YOUR GOAL: Only the lines of the data below from the one with "The prebuilt Exomiser" through the one with "It is possible" are wanted. Repeat them exactly.

-- PROVIDED ENTRIES follows --

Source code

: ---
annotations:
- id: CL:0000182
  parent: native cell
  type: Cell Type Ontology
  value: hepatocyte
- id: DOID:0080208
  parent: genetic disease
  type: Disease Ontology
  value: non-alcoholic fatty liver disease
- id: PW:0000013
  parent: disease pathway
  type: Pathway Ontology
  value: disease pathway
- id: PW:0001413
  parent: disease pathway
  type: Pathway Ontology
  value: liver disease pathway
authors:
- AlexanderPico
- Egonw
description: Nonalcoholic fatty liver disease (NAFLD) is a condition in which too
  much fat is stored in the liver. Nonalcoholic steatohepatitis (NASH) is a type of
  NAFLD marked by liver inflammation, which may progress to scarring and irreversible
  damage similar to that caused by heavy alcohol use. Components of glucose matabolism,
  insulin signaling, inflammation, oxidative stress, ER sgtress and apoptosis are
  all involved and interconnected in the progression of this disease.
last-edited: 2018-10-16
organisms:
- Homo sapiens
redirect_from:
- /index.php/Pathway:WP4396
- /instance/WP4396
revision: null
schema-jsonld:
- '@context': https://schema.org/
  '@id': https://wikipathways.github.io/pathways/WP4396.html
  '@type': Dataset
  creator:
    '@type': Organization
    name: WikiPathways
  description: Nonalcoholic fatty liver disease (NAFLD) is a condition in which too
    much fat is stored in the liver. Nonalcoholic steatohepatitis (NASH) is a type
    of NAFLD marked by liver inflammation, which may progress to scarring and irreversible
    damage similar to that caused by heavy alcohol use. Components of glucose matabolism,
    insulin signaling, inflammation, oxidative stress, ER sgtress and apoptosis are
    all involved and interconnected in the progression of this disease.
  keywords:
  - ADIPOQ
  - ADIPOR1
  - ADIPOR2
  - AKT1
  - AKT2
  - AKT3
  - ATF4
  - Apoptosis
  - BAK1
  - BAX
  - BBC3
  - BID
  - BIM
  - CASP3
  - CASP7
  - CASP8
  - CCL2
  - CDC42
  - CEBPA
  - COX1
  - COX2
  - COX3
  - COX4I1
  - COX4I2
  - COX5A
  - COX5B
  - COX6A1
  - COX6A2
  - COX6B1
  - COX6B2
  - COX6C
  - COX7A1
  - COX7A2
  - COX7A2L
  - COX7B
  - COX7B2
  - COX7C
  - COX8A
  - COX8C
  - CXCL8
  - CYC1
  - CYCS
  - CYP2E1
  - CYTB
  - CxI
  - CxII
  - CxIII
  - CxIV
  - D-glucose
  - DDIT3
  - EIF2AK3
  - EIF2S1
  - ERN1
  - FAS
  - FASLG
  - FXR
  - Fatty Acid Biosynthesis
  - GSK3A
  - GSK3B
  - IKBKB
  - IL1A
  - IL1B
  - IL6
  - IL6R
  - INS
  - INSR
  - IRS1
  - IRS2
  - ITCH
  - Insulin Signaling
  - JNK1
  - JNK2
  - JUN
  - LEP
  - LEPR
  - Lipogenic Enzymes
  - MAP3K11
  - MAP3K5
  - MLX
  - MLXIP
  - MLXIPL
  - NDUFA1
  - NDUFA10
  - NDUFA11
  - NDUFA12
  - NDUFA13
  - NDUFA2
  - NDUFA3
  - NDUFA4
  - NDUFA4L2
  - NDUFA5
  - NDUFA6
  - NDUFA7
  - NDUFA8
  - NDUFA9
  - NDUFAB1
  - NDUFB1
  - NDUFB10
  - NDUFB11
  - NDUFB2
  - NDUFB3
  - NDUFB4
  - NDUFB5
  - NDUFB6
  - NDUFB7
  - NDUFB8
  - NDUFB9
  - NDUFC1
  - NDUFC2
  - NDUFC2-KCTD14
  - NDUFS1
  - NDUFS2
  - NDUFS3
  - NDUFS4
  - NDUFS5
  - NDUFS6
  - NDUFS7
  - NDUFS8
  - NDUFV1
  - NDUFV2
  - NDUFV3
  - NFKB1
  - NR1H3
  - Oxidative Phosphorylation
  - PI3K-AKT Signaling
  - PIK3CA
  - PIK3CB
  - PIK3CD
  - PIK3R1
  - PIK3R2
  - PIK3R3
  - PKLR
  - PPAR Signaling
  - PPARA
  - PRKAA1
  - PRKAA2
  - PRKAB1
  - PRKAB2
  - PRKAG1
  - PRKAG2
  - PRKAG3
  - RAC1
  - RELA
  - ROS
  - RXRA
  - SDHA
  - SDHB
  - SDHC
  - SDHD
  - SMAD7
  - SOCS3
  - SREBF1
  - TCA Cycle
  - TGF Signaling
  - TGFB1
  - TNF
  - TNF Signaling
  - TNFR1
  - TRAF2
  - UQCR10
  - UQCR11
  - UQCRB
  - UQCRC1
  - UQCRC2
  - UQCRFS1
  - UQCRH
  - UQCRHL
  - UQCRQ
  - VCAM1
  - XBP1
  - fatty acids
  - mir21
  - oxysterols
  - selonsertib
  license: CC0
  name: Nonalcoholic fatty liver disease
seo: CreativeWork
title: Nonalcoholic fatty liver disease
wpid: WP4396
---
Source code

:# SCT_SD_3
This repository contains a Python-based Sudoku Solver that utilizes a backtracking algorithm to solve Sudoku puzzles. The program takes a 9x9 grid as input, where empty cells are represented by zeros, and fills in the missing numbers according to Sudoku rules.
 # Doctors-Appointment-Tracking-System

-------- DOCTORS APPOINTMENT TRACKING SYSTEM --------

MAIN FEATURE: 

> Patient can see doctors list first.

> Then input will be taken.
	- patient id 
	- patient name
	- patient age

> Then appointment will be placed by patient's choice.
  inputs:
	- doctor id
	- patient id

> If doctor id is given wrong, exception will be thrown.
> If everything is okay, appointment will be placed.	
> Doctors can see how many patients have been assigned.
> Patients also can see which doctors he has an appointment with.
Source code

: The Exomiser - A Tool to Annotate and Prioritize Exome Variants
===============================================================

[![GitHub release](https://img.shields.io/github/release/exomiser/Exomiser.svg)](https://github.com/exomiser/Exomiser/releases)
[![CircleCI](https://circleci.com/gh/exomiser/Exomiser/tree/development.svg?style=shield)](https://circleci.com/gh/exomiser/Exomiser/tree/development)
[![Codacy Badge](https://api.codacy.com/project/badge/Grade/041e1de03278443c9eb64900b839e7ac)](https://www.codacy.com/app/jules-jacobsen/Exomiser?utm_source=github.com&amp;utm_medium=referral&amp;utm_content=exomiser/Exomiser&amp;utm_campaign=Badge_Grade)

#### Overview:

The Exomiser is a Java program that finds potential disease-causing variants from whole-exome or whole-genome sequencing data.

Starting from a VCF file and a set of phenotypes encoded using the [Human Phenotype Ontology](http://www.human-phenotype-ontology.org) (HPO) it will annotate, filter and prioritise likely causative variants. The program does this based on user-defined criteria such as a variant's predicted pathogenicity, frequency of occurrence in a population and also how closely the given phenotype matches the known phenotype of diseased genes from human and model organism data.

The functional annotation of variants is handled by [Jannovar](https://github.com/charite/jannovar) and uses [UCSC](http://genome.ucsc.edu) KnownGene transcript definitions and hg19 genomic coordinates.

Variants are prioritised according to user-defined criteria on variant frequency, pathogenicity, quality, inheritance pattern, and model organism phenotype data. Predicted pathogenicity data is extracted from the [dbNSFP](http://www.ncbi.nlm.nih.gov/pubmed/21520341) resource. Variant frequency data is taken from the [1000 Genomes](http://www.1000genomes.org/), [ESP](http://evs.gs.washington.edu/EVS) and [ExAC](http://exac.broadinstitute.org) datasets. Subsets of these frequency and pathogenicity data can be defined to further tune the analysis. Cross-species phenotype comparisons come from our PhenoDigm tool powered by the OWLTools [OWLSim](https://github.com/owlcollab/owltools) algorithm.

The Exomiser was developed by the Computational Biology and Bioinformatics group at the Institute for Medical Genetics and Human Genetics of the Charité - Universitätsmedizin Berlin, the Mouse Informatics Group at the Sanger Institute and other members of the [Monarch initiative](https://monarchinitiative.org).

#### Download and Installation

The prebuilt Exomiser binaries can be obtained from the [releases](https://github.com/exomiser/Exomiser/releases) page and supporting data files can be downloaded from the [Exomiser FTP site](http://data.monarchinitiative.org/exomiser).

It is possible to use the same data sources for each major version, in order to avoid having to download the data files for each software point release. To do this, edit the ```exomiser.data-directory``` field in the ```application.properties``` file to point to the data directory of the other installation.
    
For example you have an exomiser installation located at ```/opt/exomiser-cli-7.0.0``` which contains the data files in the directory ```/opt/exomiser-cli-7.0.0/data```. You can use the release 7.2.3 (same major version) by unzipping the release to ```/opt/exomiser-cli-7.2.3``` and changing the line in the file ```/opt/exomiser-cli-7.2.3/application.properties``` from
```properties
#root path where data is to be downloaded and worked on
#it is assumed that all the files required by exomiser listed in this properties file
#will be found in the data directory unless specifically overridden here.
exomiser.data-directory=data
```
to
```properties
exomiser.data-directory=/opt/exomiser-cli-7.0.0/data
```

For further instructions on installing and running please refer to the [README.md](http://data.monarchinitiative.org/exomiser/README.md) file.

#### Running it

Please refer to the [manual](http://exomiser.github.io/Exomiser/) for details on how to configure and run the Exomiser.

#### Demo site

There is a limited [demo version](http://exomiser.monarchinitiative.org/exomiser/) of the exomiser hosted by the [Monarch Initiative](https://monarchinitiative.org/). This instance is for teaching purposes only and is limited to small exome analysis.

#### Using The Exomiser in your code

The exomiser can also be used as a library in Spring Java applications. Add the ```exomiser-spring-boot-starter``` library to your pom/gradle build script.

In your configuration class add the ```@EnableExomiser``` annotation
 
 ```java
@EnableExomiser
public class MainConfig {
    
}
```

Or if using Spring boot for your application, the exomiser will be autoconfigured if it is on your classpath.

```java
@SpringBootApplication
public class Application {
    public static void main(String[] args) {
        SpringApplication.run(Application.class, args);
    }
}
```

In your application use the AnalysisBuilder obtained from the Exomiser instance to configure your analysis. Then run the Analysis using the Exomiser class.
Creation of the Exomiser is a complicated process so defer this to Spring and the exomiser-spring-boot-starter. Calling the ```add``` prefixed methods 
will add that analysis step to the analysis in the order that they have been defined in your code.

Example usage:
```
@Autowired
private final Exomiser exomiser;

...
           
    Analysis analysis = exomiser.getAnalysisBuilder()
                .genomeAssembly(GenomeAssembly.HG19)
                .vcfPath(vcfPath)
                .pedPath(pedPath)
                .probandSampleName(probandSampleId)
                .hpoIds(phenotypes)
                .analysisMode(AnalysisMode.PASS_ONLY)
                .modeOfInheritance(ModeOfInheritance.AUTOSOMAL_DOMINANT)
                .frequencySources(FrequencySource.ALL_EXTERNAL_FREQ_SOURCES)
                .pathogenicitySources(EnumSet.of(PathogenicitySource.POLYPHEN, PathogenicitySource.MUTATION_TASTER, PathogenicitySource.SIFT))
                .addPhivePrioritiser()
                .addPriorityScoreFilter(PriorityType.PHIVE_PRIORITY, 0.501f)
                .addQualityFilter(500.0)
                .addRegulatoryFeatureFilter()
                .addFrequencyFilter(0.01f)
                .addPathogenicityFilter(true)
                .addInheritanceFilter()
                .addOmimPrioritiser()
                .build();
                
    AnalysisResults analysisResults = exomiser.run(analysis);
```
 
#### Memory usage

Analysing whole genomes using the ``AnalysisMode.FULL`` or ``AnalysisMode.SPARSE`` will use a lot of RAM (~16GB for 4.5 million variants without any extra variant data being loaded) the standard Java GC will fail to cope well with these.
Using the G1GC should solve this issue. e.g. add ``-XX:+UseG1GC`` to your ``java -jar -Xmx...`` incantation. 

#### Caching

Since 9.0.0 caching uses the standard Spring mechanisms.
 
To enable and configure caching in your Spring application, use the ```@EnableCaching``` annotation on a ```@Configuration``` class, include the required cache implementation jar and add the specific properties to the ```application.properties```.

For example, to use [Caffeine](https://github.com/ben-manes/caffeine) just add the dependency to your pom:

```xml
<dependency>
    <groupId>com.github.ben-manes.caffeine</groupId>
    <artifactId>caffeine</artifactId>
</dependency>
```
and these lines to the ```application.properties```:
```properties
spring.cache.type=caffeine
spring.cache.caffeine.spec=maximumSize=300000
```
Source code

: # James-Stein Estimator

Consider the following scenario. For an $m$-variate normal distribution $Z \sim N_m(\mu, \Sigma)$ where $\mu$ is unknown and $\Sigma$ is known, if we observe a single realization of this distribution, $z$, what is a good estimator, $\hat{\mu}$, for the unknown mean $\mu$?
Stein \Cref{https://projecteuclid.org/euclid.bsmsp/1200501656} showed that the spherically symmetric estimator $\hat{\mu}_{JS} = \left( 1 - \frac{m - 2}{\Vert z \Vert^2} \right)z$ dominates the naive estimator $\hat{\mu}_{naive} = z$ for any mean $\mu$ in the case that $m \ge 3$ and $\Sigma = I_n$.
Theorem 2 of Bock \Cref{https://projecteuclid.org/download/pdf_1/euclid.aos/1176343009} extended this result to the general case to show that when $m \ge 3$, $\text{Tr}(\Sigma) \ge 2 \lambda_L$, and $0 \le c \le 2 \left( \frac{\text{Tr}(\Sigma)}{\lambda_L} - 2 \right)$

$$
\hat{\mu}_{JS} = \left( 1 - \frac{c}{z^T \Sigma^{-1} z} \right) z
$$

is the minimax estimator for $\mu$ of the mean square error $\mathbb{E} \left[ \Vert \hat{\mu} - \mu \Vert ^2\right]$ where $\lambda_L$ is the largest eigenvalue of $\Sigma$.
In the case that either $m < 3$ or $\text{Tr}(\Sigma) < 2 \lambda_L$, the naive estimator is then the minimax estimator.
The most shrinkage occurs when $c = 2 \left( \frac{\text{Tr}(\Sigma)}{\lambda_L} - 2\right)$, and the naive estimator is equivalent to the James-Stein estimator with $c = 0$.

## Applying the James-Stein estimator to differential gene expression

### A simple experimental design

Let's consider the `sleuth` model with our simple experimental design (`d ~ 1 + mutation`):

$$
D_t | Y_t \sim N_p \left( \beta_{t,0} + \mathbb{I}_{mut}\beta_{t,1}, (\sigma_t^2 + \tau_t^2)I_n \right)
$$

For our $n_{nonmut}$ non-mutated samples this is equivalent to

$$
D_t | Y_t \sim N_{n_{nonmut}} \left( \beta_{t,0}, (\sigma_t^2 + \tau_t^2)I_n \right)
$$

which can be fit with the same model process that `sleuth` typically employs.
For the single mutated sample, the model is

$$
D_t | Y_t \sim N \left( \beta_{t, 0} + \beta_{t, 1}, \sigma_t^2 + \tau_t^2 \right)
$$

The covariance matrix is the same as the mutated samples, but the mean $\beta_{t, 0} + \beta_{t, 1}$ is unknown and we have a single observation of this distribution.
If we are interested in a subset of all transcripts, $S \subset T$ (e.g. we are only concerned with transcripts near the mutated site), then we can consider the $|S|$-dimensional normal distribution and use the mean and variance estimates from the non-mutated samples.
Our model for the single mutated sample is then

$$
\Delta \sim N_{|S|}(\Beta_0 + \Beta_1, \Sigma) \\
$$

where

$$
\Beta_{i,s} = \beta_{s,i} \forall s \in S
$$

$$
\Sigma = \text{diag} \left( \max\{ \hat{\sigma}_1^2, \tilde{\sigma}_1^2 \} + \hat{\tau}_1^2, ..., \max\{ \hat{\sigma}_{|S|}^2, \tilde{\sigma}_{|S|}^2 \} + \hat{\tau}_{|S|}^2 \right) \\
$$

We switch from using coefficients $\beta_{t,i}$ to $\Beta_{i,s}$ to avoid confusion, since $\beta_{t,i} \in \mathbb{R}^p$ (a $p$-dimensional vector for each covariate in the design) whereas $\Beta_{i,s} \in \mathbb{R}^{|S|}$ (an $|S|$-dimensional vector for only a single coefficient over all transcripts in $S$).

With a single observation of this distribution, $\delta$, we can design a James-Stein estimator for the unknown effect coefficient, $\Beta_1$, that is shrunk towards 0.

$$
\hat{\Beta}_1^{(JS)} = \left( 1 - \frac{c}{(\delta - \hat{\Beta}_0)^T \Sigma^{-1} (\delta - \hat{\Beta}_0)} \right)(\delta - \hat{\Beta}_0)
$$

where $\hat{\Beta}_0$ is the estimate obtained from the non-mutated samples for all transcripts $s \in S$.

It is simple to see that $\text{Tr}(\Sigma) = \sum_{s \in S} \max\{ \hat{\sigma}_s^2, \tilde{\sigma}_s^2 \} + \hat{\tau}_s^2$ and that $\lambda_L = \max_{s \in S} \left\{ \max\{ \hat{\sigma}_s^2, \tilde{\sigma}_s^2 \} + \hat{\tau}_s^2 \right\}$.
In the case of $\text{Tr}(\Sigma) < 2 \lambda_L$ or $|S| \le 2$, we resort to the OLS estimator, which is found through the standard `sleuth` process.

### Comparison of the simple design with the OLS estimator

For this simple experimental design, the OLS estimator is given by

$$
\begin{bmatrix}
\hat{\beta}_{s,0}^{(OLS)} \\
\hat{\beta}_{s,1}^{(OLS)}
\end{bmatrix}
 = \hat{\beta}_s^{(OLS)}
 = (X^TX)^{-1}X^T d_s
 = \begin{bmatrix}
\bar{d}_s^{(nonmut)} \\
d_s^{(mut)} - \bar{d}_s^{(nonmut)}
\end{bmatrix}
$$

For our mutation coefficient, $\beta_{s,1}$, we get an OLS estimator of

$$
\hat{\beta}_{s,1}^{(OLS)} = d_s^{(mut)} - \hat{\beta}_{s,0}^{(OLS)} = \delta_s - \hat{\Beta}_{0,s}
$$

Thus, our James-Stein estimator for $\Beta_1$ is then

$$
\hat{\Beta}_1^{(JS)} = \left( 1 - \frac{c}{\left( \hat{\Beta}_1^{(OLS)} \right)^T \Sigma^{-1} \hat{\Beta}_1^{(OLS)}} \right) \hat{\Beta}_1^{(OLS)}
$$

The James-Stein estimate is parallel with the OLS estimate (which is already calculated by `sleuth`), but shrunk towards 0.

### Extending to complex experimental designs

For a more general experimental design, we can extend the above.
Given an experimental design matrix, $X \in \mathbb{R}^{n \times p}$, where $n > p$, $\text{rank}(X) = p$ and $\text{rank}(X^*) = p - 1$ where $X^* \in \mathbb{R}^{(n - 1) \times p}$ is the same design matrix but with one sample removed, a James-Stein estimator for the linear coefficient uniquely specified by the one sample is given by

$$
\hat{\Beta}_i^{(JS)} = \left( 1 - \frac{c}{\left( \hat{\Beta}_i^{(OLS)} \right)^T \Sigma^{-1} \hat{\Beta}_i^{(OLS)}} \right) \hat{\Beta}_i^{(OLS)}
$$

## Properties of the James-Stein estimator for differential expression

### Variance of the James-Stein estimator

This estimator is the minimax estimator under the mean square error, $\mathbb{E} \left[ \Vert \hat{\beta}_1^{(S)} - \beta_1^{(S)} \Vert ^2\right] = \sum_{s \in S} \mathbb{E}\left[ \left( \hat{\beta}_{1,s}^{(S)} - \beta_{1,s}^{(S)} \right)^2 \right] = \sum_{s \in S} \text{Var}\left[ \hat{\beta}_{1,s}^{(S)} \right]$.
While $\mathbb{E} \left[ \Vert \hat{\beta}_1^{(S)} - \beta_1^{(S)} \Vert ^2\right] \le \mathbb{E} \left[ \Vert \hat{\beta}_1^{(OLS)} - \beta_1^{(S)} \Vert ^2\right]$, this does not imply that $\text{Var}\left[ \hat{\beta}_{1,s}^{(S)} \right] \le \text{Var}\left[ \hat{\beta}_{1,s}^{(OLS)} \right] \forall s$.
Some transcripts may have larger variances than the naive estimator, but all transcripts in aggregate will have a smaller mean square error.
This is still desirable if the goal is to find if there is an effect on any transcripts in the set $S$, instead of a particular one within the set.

-- PROVIDED ENTRIES concluded --

RESPONSE BELOW:
The prebuilt Exomiser binaries can be obtained from the [releases](https://github.com/exomiser/Exomiser/releases) page and supporting data files can be downloaded from the [Exomiser FTP site](http://data.monarchinitiative.org/exomiser).

It is possible to use the same data sources for each major version, in order to avoid having to download the data files for each software point release. To do this, edit the ```exomiser.data-directory``` field in the ```application.properties``` file to point to the data directory of the other installation.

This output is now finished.